# TASK DESCRIPTION
Will you put the lines of the records into a Markdown table with the columns Row and Line, beginning at the first line and stopping after the line that contains "22 मीटर लंबाई"? Number each row and leave out blank lines.

# RECORDS PROVIDED
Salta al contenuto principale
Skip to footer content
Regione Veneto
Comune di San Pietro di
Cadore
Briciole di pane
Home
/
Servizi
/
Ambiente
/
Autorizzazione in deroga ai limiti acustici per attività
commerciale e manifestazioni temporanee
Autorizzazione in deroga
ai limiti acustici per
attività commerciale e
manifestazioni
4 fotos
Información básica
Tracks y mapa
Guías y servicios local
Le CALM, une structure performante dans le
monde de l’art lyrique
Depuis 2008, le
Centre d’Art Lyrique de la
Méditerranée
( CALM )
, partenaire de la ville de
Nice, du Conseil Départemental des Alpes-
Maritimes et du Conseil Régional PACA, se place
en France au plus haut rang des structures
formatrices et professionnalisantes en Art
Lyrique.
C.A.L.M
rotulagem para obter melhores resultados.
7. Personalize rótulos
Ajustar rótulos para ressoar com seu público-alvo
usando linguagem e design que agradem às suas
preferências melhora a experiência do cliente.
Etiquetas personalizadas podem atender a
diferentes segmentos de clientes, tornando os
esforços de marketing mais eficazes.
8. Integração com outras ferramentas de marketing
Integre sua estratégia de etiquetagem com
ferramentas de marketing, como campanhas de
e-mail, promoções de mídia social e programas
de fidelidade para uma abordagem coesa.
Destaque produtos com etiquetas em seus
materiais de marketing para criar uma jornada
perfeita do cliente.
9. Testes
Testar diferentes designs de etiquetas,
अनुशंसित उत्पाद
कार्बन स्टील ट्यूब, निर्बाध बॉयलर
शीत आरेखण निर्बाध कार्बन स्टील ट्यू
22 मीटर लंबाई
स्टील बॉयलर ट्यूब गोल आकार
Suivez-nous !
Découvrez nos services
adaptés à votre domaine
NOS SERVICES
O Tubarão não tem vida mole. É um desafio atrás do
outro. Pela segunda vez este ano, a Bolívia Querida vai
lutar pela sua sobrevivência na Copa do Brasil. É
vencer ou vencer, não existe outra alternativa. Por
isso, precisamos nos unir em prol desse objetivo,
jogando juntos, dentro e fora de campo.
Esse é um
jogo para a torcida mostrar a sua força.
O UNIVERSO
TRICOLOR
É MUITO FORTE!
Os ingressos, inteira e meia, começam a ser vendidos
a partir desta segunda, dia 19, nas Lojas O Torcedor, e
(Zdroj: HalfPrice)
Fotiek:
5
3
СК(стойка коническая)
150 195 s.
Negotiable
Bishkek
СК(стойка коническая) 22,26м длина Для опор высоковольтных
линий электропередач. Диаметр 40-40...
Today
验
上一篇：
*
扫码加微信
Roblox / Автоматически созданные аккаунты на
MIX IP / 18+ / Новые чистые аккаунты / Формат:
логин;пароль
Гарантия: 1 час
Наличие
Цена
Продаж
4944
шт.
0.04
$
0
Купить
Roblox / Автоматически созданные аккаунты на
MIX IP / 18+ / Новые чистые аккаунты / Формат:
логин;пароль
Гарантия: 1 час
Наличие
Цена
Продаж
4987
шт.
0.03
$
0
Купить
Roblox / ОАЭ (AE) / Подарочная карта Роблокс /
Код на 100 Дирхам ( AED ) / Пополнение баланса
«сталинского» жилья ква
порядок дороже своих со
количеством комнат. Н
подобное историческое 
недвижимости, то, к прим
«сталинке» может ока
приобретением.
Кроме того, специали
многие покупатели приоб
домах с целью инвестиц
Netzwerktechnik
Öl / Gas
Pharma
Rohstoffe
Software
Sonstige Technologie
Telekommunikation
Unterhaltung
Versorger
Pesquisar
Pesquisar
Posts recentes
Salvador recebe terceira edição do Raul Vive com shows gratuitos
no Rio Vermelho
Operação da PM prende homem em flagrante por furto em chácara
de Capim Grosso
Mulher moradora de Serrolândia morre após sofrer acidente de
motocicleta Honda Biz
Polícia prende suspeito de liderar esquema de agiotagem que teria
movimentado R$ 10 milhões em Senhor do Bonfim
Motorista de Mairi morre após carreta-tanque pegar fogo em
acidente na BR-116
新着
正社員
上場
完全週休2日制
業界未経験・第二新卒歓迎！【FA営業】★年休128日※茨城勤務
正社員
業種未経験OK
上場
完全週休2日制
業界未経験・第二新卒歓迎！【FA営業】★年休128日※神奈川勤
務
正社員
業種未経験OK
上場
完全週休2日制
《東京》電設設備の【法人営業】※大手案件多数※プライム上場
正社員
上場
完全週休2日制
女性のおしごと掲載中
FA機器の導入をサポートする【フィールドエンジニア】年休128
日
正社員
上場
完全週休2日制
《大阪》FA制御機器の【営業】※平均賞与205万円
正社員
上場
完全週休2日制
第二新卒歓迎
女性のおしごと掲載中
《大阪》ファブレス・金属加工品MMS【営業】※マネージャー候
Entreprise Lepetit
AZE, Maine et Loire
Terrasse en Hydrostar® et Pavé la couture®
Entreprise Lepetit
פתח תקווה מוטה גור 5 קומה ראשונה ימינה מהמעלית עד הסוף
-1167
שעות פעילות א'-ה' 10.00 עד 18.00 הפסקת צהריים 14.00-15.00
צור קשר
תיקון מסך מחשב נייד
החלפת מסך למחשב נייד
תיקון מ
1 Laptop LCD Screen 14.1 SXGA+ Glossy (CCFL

# THE COMPLETED TASK
| Row | Line |
|---|---|
| 1 | Salta al contenuto principale |
| 2 | Skip to footer content |
| 3 | Regione Veneto |
| 4 | Comune di San Pietro di |
| 5 | Cadore |
| 6 | Briciole di pane |
| 7 | Home |
| 8 | / |
| 9 | Servizi |
| 10 | / |
| 11 | Ambiente |
| 12 | / |
| 13 | Autorizzazione in deroga ai limiti acustici per attività |
| 14 | commerciale e manifestazioni temporanee |
| 15 | Autorizzazione in deroga |
| 16 | ai limiti acustici per |
| 17 | attività commerciale e |
| 18 | manifestazioni |
| 19 | 4 fotos |
| 20 | Información básica |
| 21 | Tracks y mapa |
| 22 | Guías y servicios local |
| 23 | Le CALM, une structure performante dans le |
| 24 | monde de l’art lyrique |
| 25 | Depuis 2008, le |
| 26 | Centre d’Art Lyrique de la |
| 27 | Méditerranée |
| 28 | ( CALM ) |
| 29 | , partenaire de la ville de |
| 30 | Nice, du Conseil Départemental des Alpes- |
| 31 | Maritimes et du Conseil Régional PACA, se place |
| 32 | en France au plus haut rang des structures |
| 33 | formatrices et professionnalisantes en Art |
| 34 | Lyrique. |
| 35 | C.A.L.M |
| 36 | rotulagem para obter melhores resultados. |
| 37 | 7. Personalize rótulos |
| 38 | Ajustar rótulos para ressoar com seu público-alvo |
| 39 | usando linguagem e design que agradem às suas |
| 40 | preferências melhora a experiência do cliente. |
| 41 | Etiquetas personalizadas podem atender a |
| 42 | diferentes segmentos de clientes, tornando os |
| 43 | esforços de marketing mais eficazes. |
| 44 | 8. Integração com outras ferramentas de marketing |
| 45 | Integre sua estratégia de etiquetagem com |
| 46 | ferramentas de marketing, como campanhas de |
| 47 | e-mail, promoções de mídia social e programas |
| 48 | de fidelidade para uma abordagem coesa. |
| 49 | Destaque produtos com etiquetas em seus |
| 50 | materiais de marketing para criar uma jornada |
| 51 | perfeita do cliente. |
| 52 | 9. Testes |
| 53 | Testar diferentes designs de etiquetas, |
| 54 | अनुशंसित उत्पाद |
| 55 | कार्बन स्टील ट्यूब, निर्बाध बॉयलर |
| 56 | शीत आरेखण निर्बाध कार्बन स्टील ट्यू |
| 57 | 22 मीटर लंबाई |